Die Decke machte eine kurze Pause.
"Ich habe keinen Bären gesehen. Aber vielleicht war ich auch abgelenkt? Jedenfalls ging das Fieber dann irgendwann weg und Mona fühlte sich wieder besser. Dann haben die Ärzte gesagt, dass sie ganz toll aussieht und schon viel kräftiger. Es gab ganz viel leckeres Essen und noch ein paar doofe Tests, aber Mona hat die ganze Zeit gesagt, dass sie ja bald nach Hause kann. Und hier sind wir!" Stolz streckte sich die Decke. "Es hat geklappt!"
Darüber freuten sie sich natürlich alle sehr. Dass es Mona wieder besser ging, war ja das Wichtigste. Sie würde noch etwas Zeit brauchen, um sich zu erholen, aber es war alles gut geworden. Und dafür hatten sie schließlich gekämpft!
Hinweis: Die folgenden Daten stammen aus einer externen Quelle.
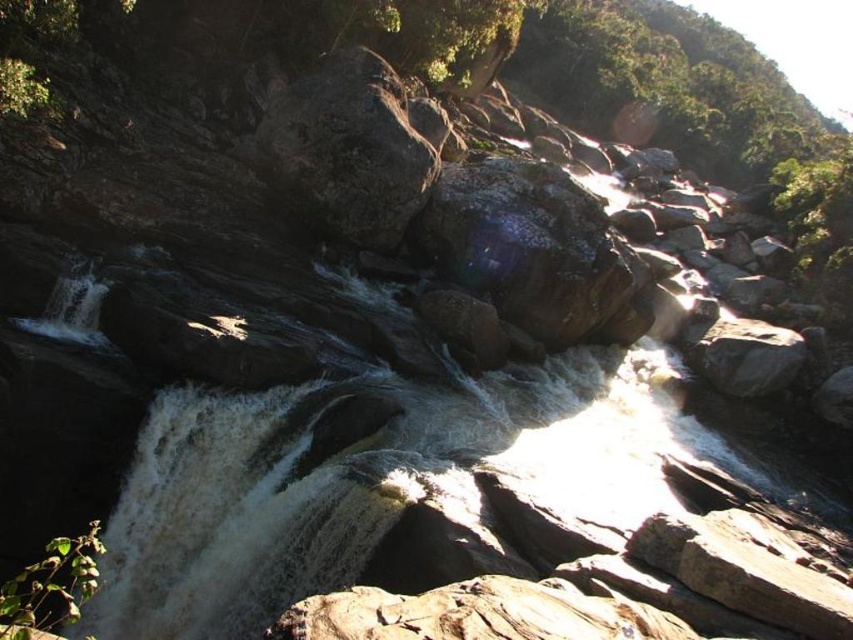
Question: Among these points, which one is farthest from the camera?

Choices:
 (A) (358, 65)
 (B) (598, 305)

Answer: (A)

Question: Among these objects, which one is nearest to the camera?

Choices:
 (A) glossy dark rock at center
 (B) rough stone boulder at center

Answer: (B)

Question: Which object is farther from the camera taking this photo?

Choices:
 (A) glossy dark rock at center
 (B) rough stone boulder at center

Answer: (A)

Question: Is the position of glossy dark rock at center less distant than that of rough stone boulder at center?

Choices:
 (A) no
 (B) yes

Answer: (A)

Question: Does glossy dark rock at center have a greater width compared to rough stone boulder at center?

Choices:
 (A) yes
 (B) no

Answer: (A)

Question: Does glossy dark rock at center lie behind rough stone boulder at center?

Choices:
 (A) yes
 (B) no

Answer: (A)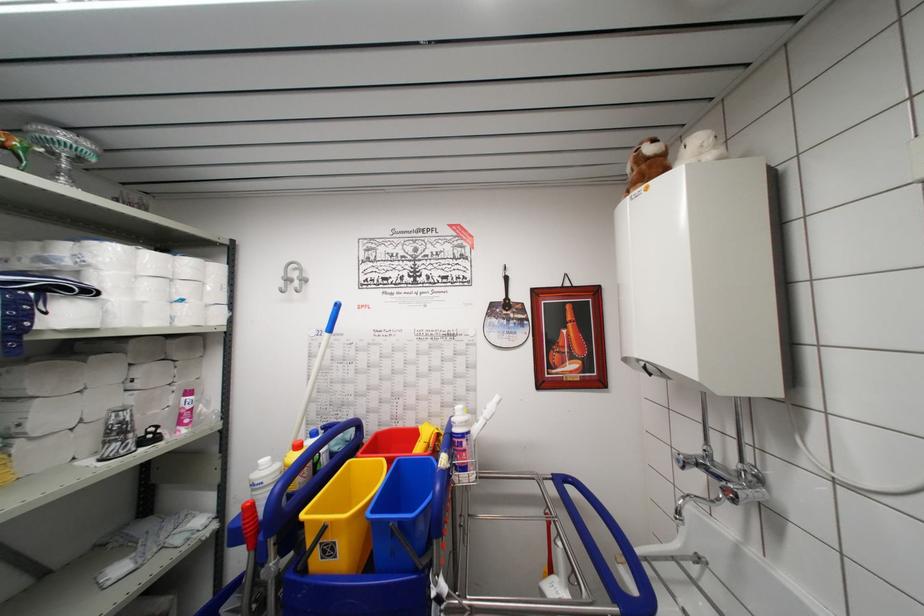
Dusty aber fragte sich immer noch, wieso sie den Wunder-Bär nicht gesehen hatten. Als er das nächste Mal in der Teddybärenküche war, grübelte er noch immer darüber nach, bis die Teddyköchin schließlich zu ihm kam.
"Was ist denn los, Dusty? Was ist aus deinem Kind geworden?"
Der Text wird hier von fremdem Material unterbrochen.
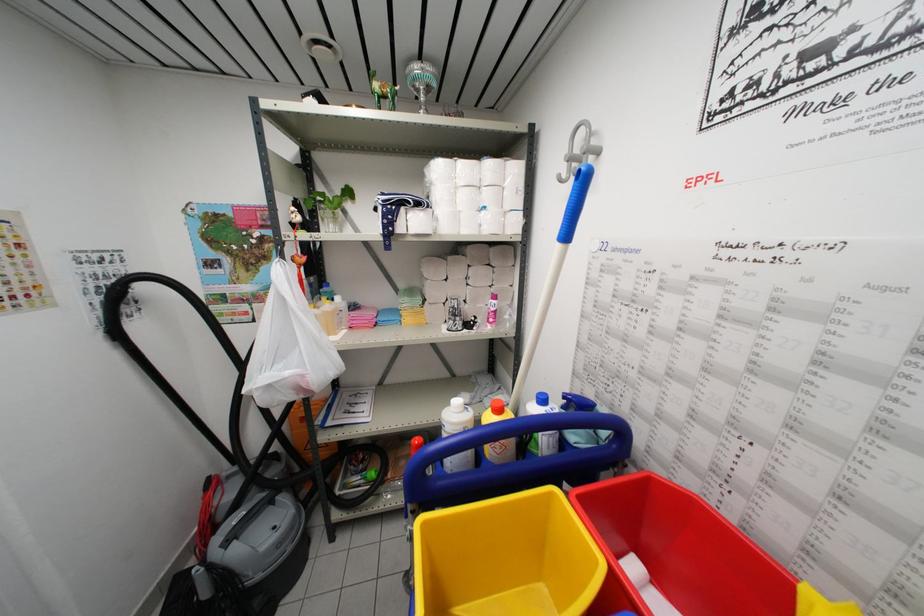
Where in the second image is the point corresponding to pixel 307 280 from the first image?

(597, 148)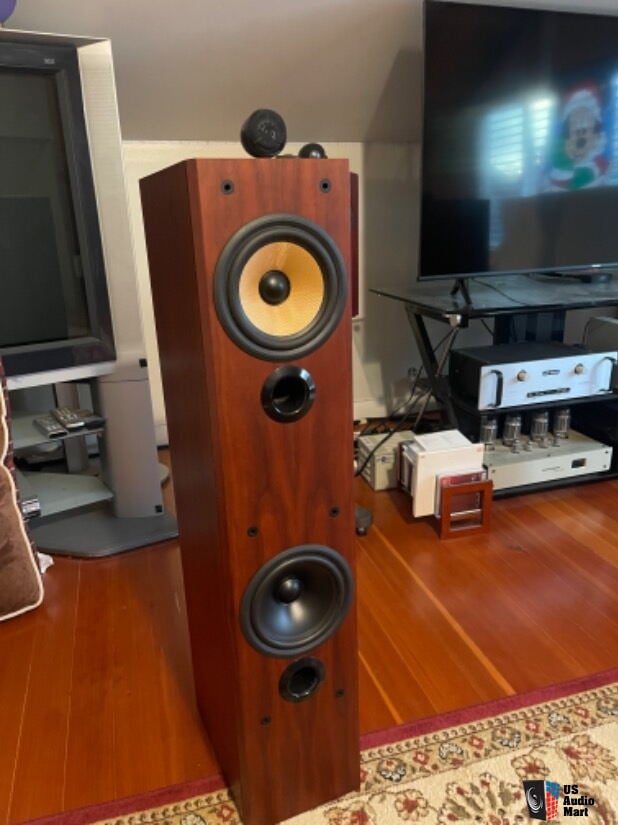
Identify the location of stereo equipment. (x=513, y=373), (x=535, y=472), (x=441, y=481), (x=386, y=469).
"Mona geht es wieder gut. Ich werde wohl bald wieder zu Susan gehen, weil sie mich auch braucht." Und dann, sehr zu seiner Überraschung, brach Dusty in Tränen aus. Er war eigentlich gar nicht traurig, er freute sich ja. Aber die Tränen konnte er nicht zurückhalten.
Die Teddyköchin drückte ihn an sich, bis er wieder etwas ruhiger war.
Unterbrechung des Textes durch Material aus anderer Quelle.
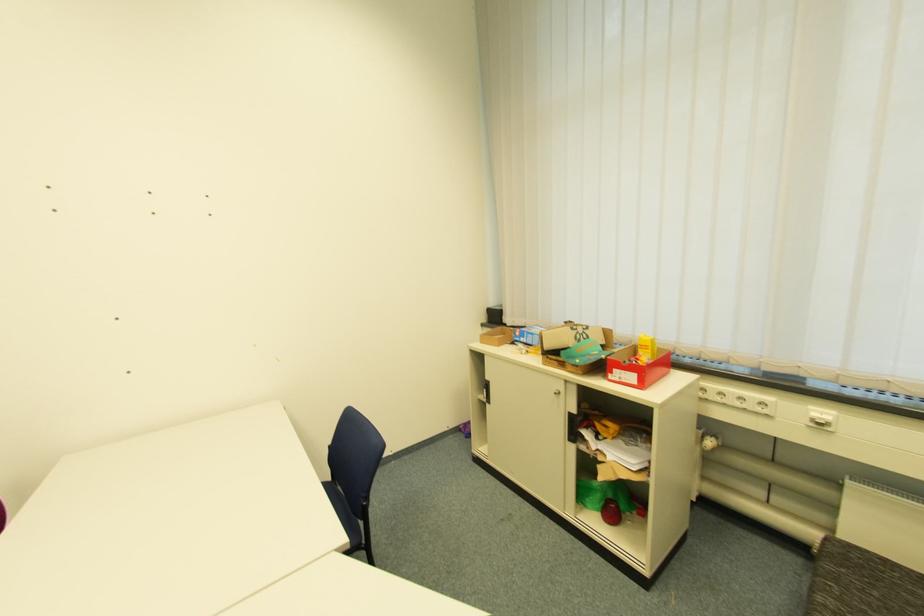
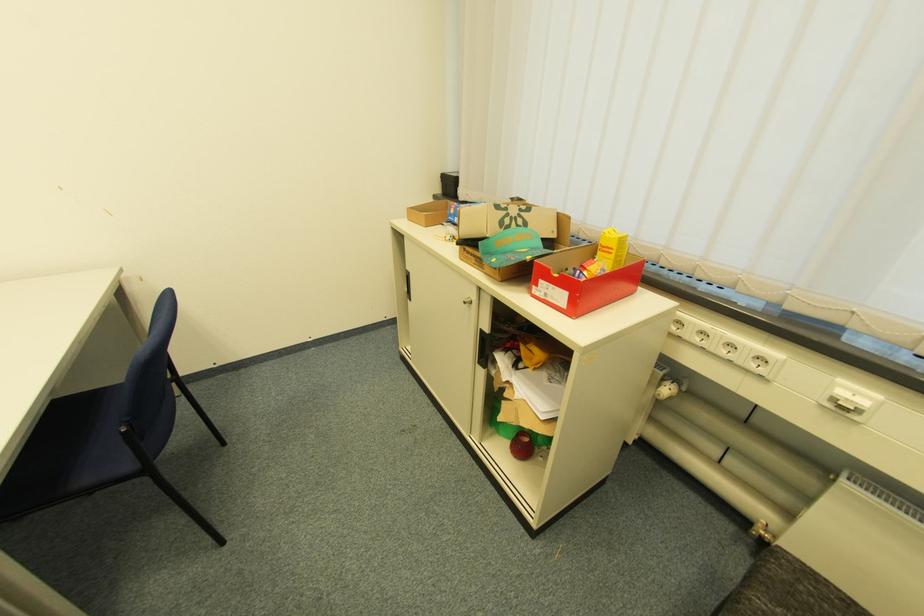
In a continuous first-person perspective shot, in which direction is the camera moving?

The cameraman walked toward right, forward.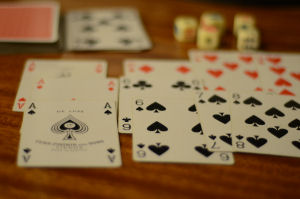
At what (x,y) coordinates should I click in order to perform the action: click on wooden table. Please return your answer as a coordinate pair (x, y). Looking at the image, I should click on (156, 181).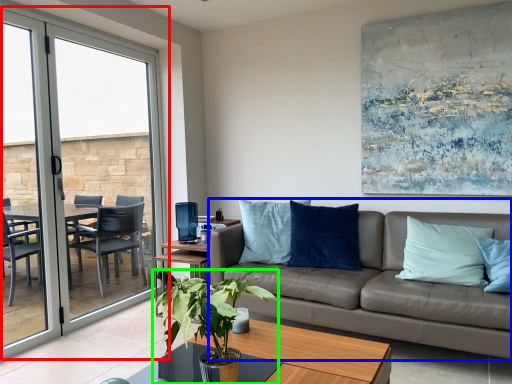
Question: Considering the real-world distances, which object is closest to window (highlighted by a red box)? studio couch (highlighted by a blue box) or houseplant (highlighted by a green box).

Choices:
 (A) studio couch
 (B) houseplant

Answer: (A)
"Es tut mir leid", sagte er und wischte sich die Tränen ab. "Ich weiß nicht, was mit mir los ist."
"Du hast das wirklich toll gemacht, Dusty", sagte sie. "Aber das war sicherlich auch sehr anstrengend. Du hattest viel Angst um Mona."
Dusty nickte. "Ja, das war wirklich viel."
"Das Ende ändert nichts an dem Weg dorthin", sagte die weise Teddyköchin. "Du wusstest nicht, wie es ausgehen wird. Dass man in einem Kampf siegt, heißt nicht, dass man nicht verletzt wurde."
Dusty nickte ernst.
"Ich glaube", sagte er dann langsam, "ich fühle mich auch so komisch, weil ich den Wunder-Bär nicht gesehen habe. Er wird sicher nicht noch mal zu einem Kind kommen, das ich beschütze. Es wäre ja sonst kein Wunder."
"Wunder sind manchmal häufiger, als man denkt."
"Ich hätte ihm trotzdem sehr gerne gedankt."
"Soll ich dir ein Geheimnis verraten?", fragte die Teddyköchin und beugte sich vor. "Es gibt gar nicht den Wunder-Bär. Ein Wunder-Bär sieht für jeden ein bisschen anders aus. Und ganz oft, wenn wir auf ihn hoffen, stellen wir fest, dass er schon die ganze Zeit bei uns war."